The Biggest Electrical Appliances No Longer Used Anymore

As time continues to slip into the future and a new year dawns, it is often the time when people think of both the past and the future the most, particularly when it comes to the appliances and gadgets that make up our homes and places of business.

Skilled electrical installers, when working on important repairs or wiring jobs, will often see the types of equipment, appliances and electronics plugged into the mains, and as they get more experienced, these types of equipment will change, often in dramatic ways.

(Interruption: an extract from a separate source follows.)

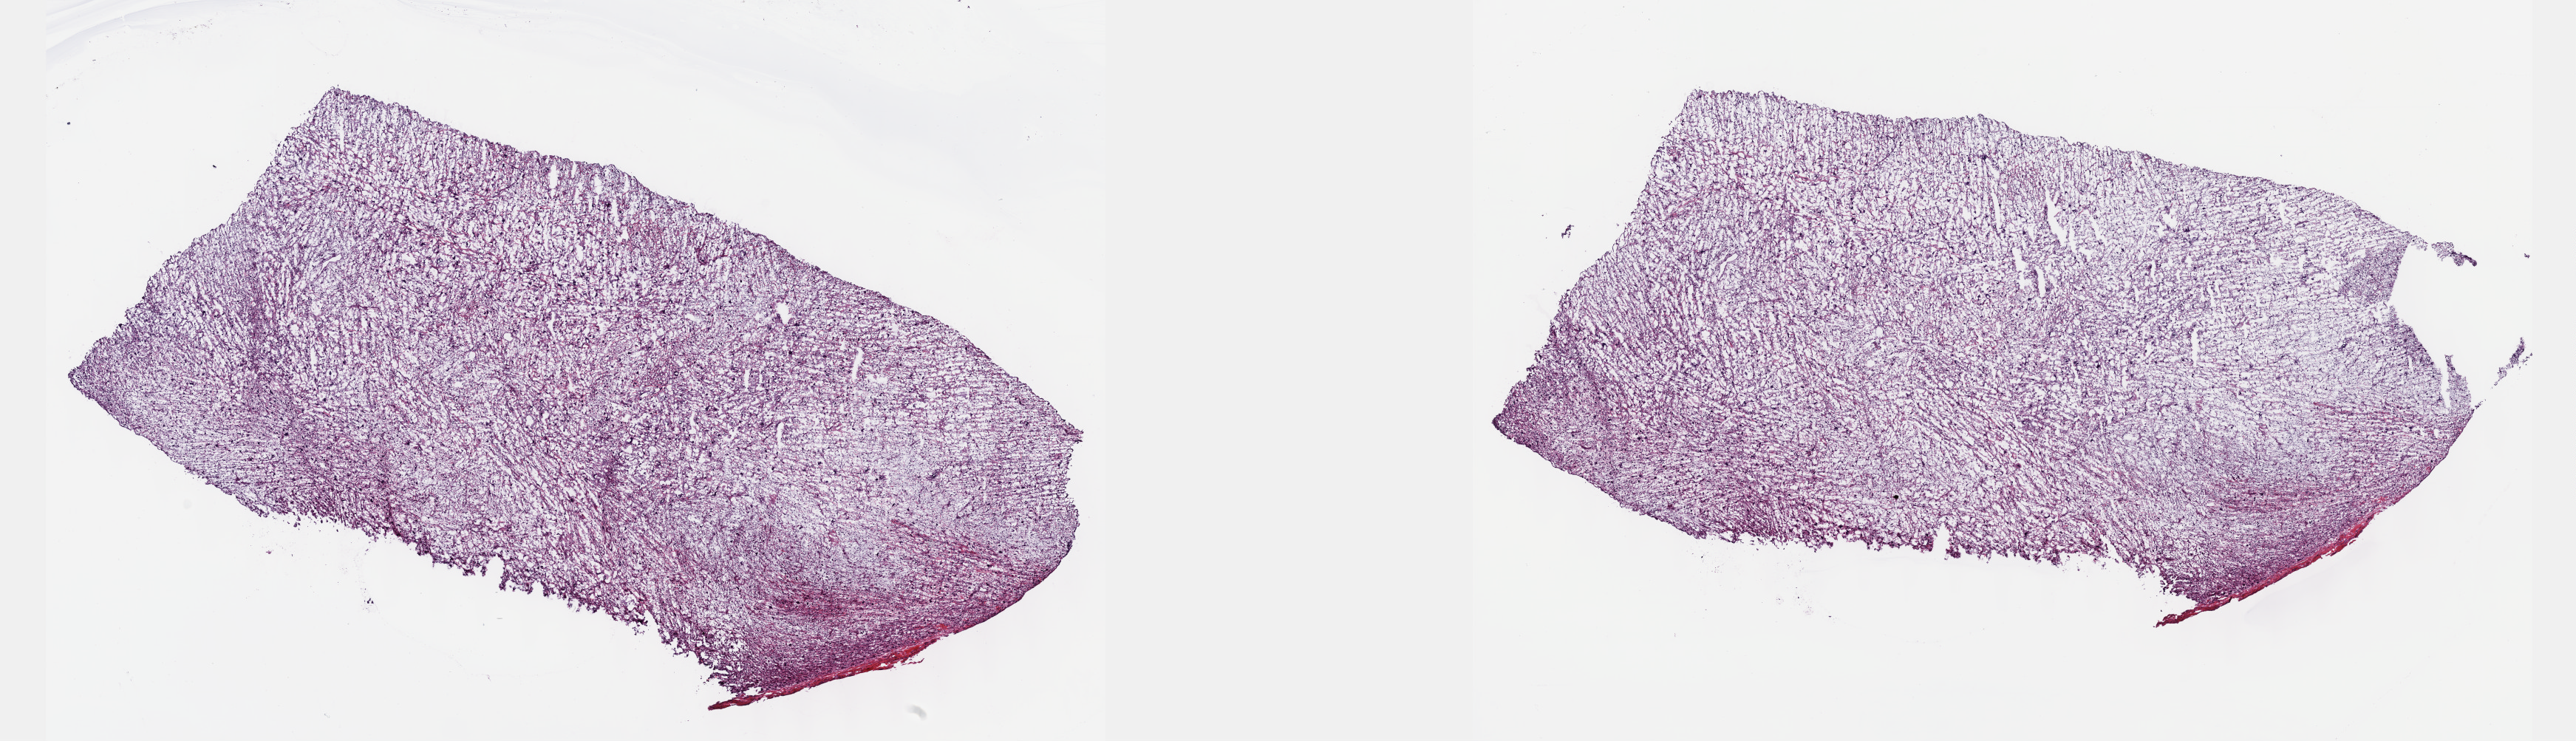
Whole-slide histology image, H&E, low-resolution overview of the scanned area, about 28.2 x 8.1 mm (from a 40x scan). Frozen section from the top of the tissue portion. Primary tumour sample from the connective, subcutaneous and other soft tissues. Male patient; age at initial diagnosis 49 years. Composition of this section per pathologist review: tumour cells 100%, tumour nuclei 75%, normal cells 0%, stromal cells 0%, necrosis 0%. Infiltration values recorded for this section: lymphocyte infiltration 3%, monocyte infiltration 0%, neutrophil infiltration 0%.
Histologic diagnosis: Undifferentiated sarcoma (connective, subcutaneous and other soft tissues of lower limb and hip).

The living room at the start of 2024 may be different than the one seen at the end of the year, and with that in mind, here are some of the most popular appliances that do not see use in the same way anymore.

 

DVD/Blu-Ray Players

From the 1980s until very recently, it was almost impossible to find a living room without some kind of portable media player.

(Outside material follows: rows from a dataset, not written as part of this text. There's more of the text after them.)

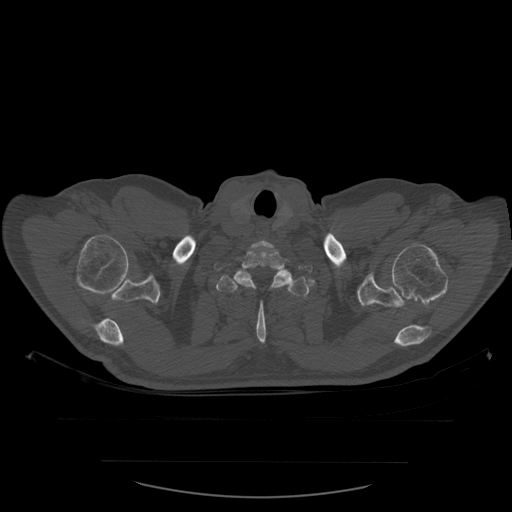
CT including the spine, one axial slice; position 484 of 590 along the scan axis; bone window (W 1800 / L 400 HU); 512 × 512 image matrix, field of view 479 × 479 mm. Patient age 71 years. Case-level facts recorded for this patient, not image findings: primary cancer: lung; vertebrae with lytic lesions (as recorded): T1, T2, L5, S1.
Structures marked on this image (semi-automatically segmented with operator editing):
- T1 vertebra: bounding box (x1, y1, x2, y2) in pixels: (214, 246, 313, 289)
- T2 vertebra: (216, 267, 317, 344)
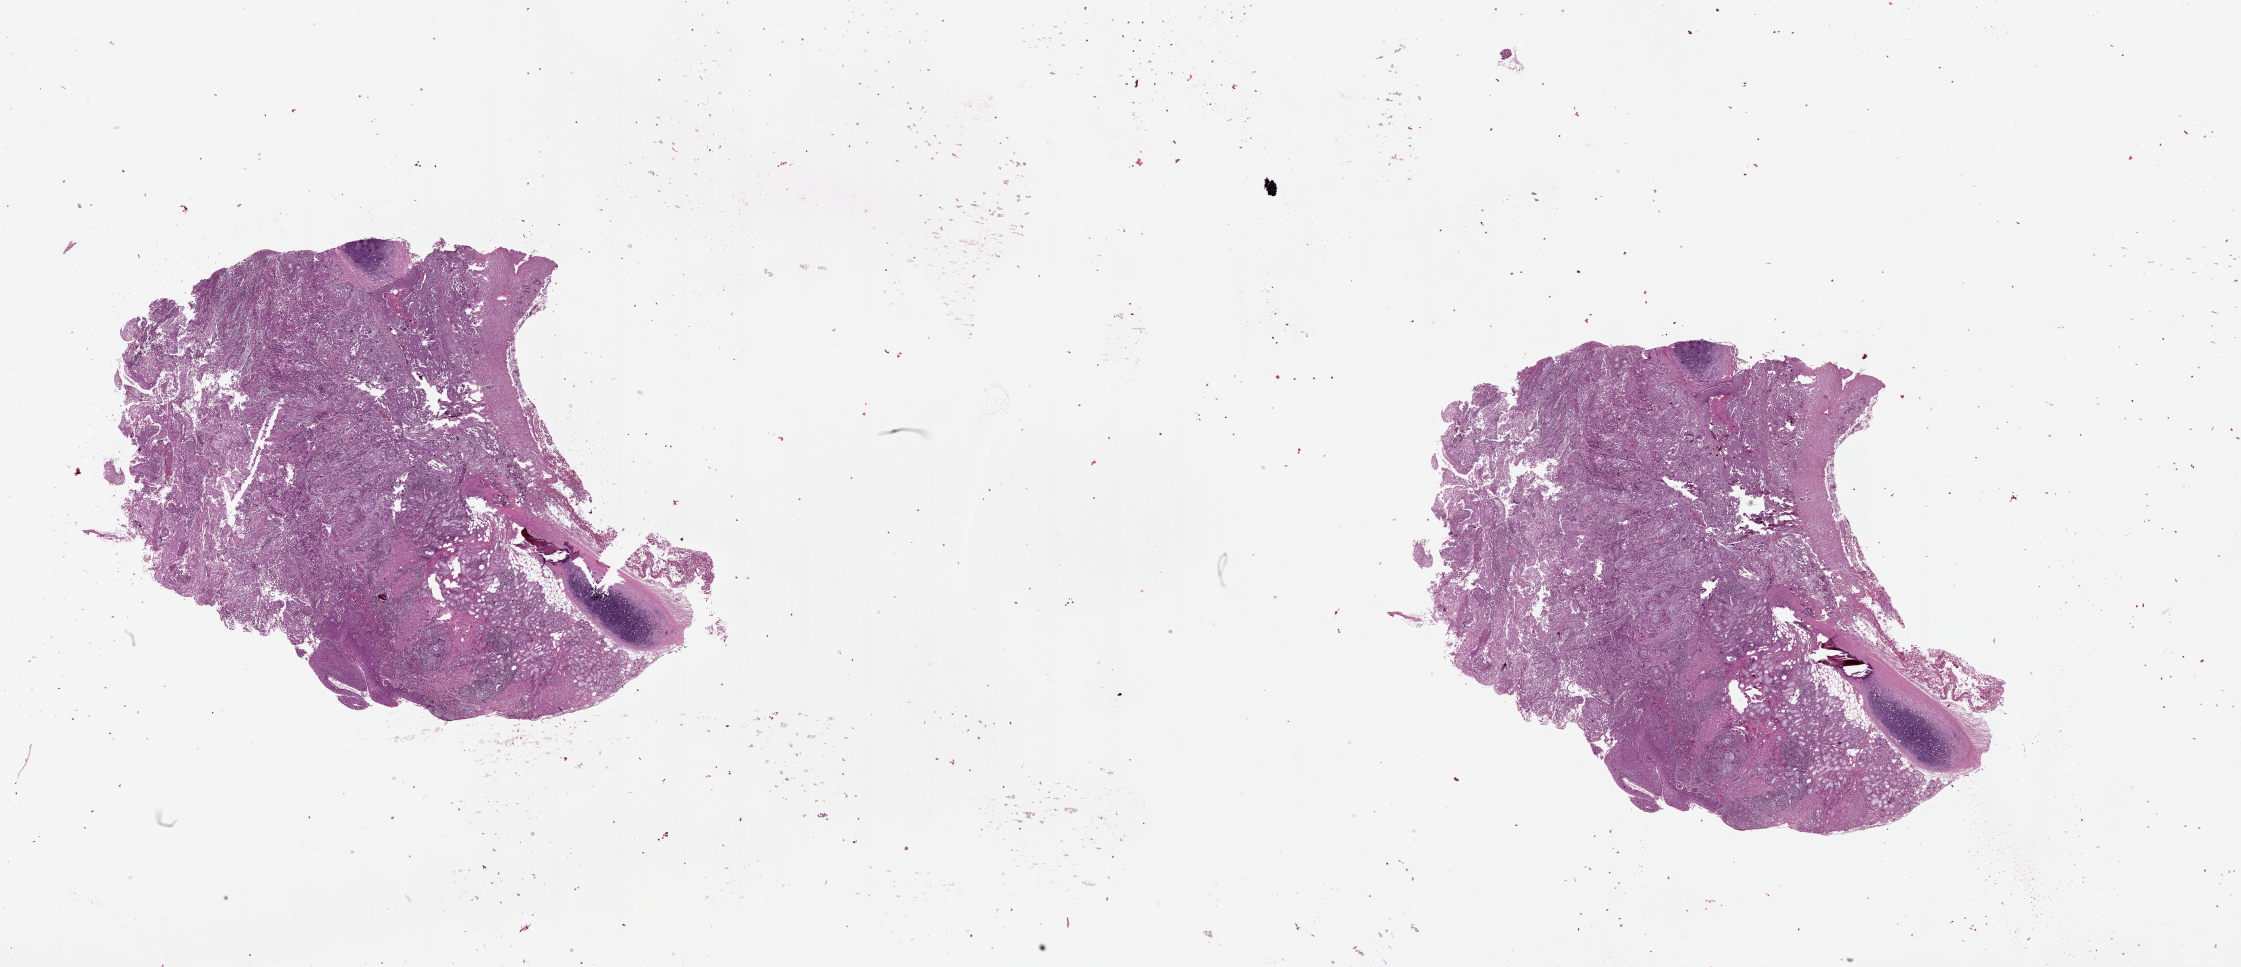
Whole-slide histology image, H&E — low-resolution overview of the scanned area, about 36.1 x 15.6 mm (slide scanned at 20x). Lung, tumour tissue. Patient: male, age 65 years.
Patient diagnosis (cohort enrolment): squamous cell carcinoma (lung).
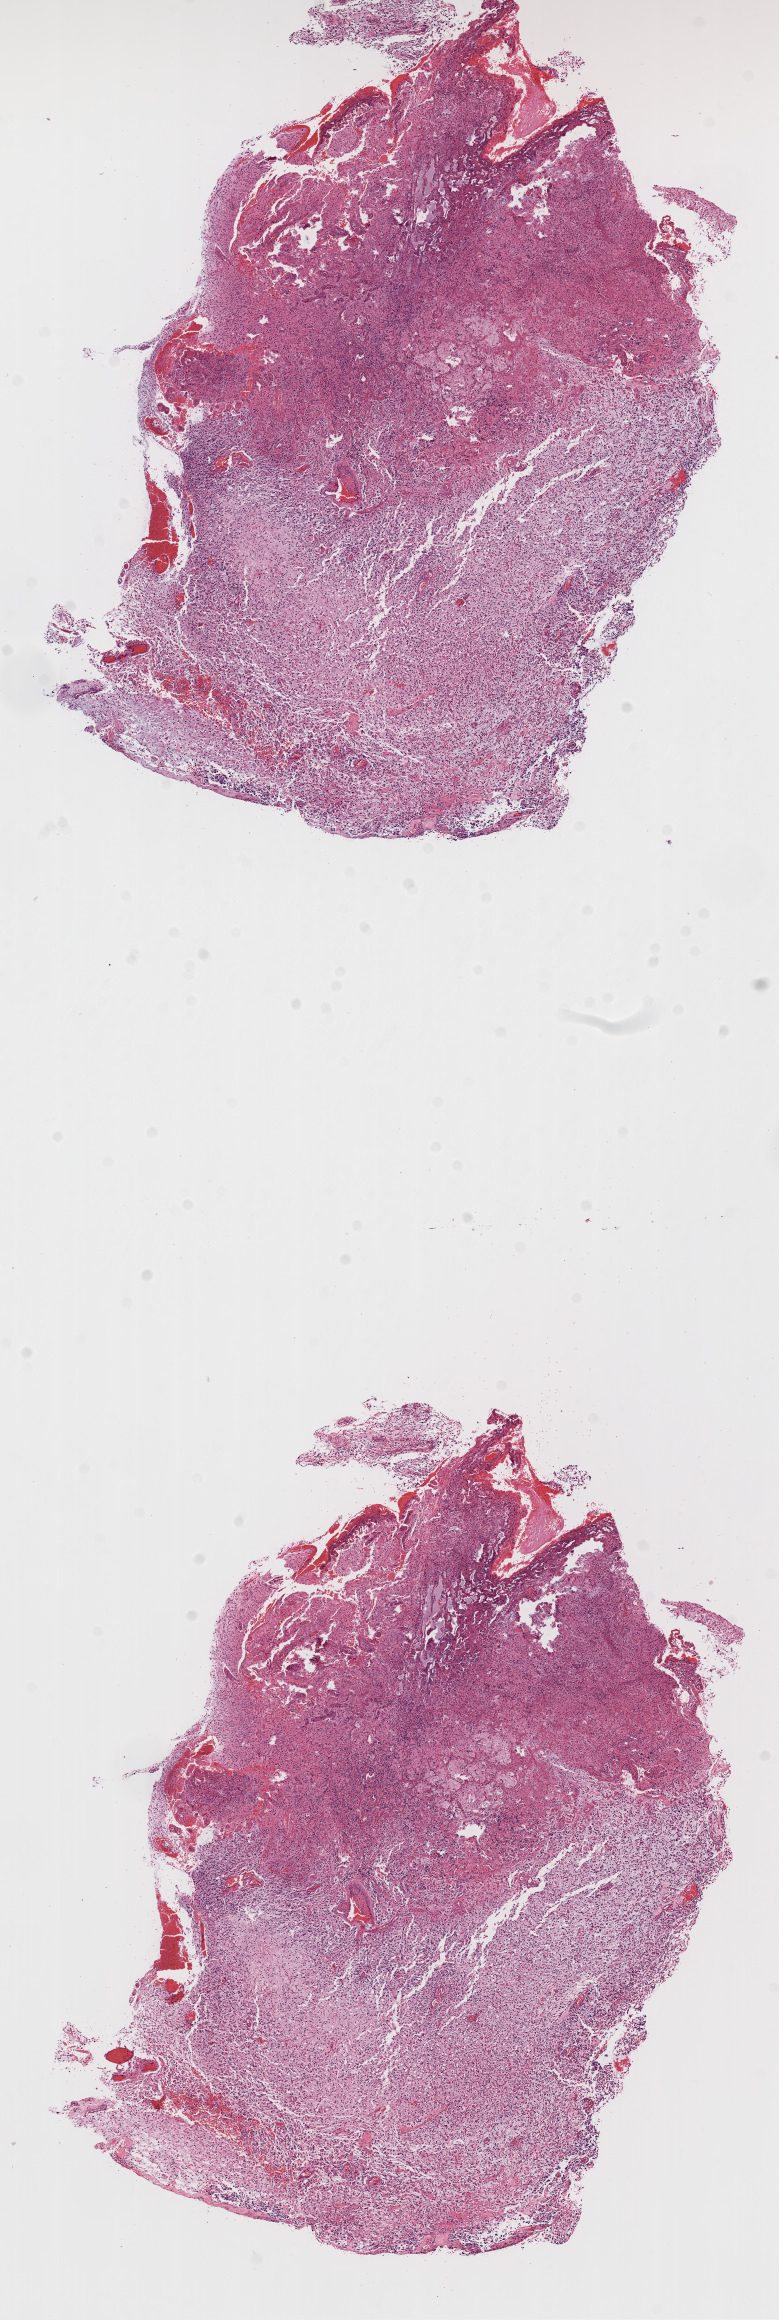
Digitized H&E tissue section (whole slide), a low-resolution overview of the entire scanned area, about 6.3 x 18.7 mm (acquisition: 20x scan), formalin-fixed paraffin-embedded (FFPE) diagnostic section, brain, primary tumour sample. Patient: male, age at initial diagnosis 66 years.
Pathologic diagnosis: Glioblastoma.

Starting with the enduring VHS videotape players and its rather infamous format war with Betamax, the centrepiece of the living room has been a television in progressively larger sizes, connected to a portable form of media that can be stored in the same place.

First, it was video cassettes, then it was laserdiscs and video CDs before Digital Versatile Discs became the standard for watching films and television shows for over two decades, later complemented by the high-definition Blu-Ray format.

However, with digital distribution and later streaming services becoming the norm for watching television, as well as the idea of a separate media box giving way to smart TVs, the idea of a portable media box is actually, surprisingly starting to die out, although plenty do still exist.

 

Desktop Computers

Similar to how the need for a DVD player is disappearing but the appliances have not completely gone away, the desktop computer used to be an essential part of the home from the early 1990s up until the 2010s.

In the first true wave of the internet, many families bought their first computer as their gateway to the World Wide Web.

They were huge and needed to be plugged into a modem which itself needed to be plugged into the telephone line, making them a centrepiece of a dining room or dedicated computer room.

The computer has not necessarily left the home, but laptops are typically the computer of choice for most people to work on, as it does all of the basic housekeeping duties a computer would need but does not need its own dedicated space.

Really basic tasks such as looking up information or sending emails could even be done on a smartphone, so it may become the case that the computer in general stops being as essential as it used to be.

 

Slide Projectors

Not every home had one, but if people had albums of holiday photographs they wanted to show the whole family, their choices were either to thumb through an album or load a slide projector with an entire album’s worth of potentially quite blurry photographs.

Effectively every aspect of the slide projector is obsolete; film cameras have long been replaced by digital ones, slide projectors have been replaced by portable projectors, and even when they haven’t, many smart TVs can display pictures taken from a camera or a smartphone.